- Born: 1969 (age 56–57)
- Occupations: Short story writer; novelist;
- Children: 3
- Writing career
- Notable awards: Windham–Campbell Literature Prize – Fiction 2019 ; Sunday Times Short Story Award 2019 A Partial List of the Saved ;

= Danielle McLaughlin =

Irish writer

Danielle McLaughlin is an Irish author. Her collection of short stories, Dinosaurs on Other Planets (2015), won the Windham–Campbell Literature Prize for fiction and the Sunday Times Short Story Award. Her novel The Art of Falling (2021) was shortlisted for the International Dublin Literary Award.

==Works==
Aoife O'Regan described The Art of Falling for RTÉ as a "family drama set in Cork, where absolutely everyone is flawed". Martina Devlin described it in the Irish Independent as "a novel about how people hurt one another emotionally, yet somehow find a way to move beyond those wounds."

==Personal life==
McLaughlin lives in County Cork with her husband John, and their three children Ellie, Áine and Rory.

==Publications==
- Dinosaurs on Other Planets (2015)
- The Art of Falling. London: John Murray, 2021. ISBN 978-1473613669.
- Rituals.

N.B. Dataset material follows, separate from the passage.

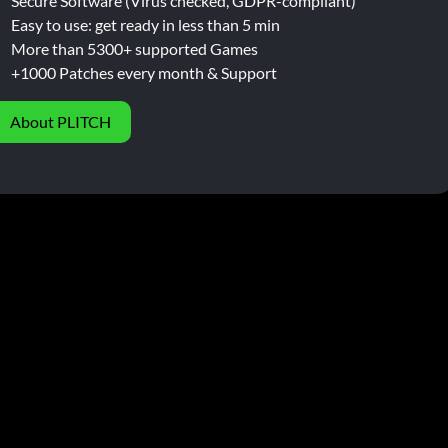
Secure Software (Virus checked, GDPR-compliant)
Easy to use: get ready in less than 5 min
More than 5300+ supported Games
+1000 Patches every month & Support
About PLITCH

Dublin: The Stinging Fly Press, 2026. ISBN 978-1916914049.

== Awards ==
- Winner, Willesden Herald International Short Story Prize in 2013 for Holidaying with the Megarrys.
- Joint winner, Windham–Campbell Literature Prize, fiction category in 2019. A $165,000 prize.
- Winner, Sunday Times Short Story Award in 2019 for A Partial List of the Saved. A £30,000 prize.
- Shortlisted, International Dublin Literary Award in 2022 for The Art of Falling.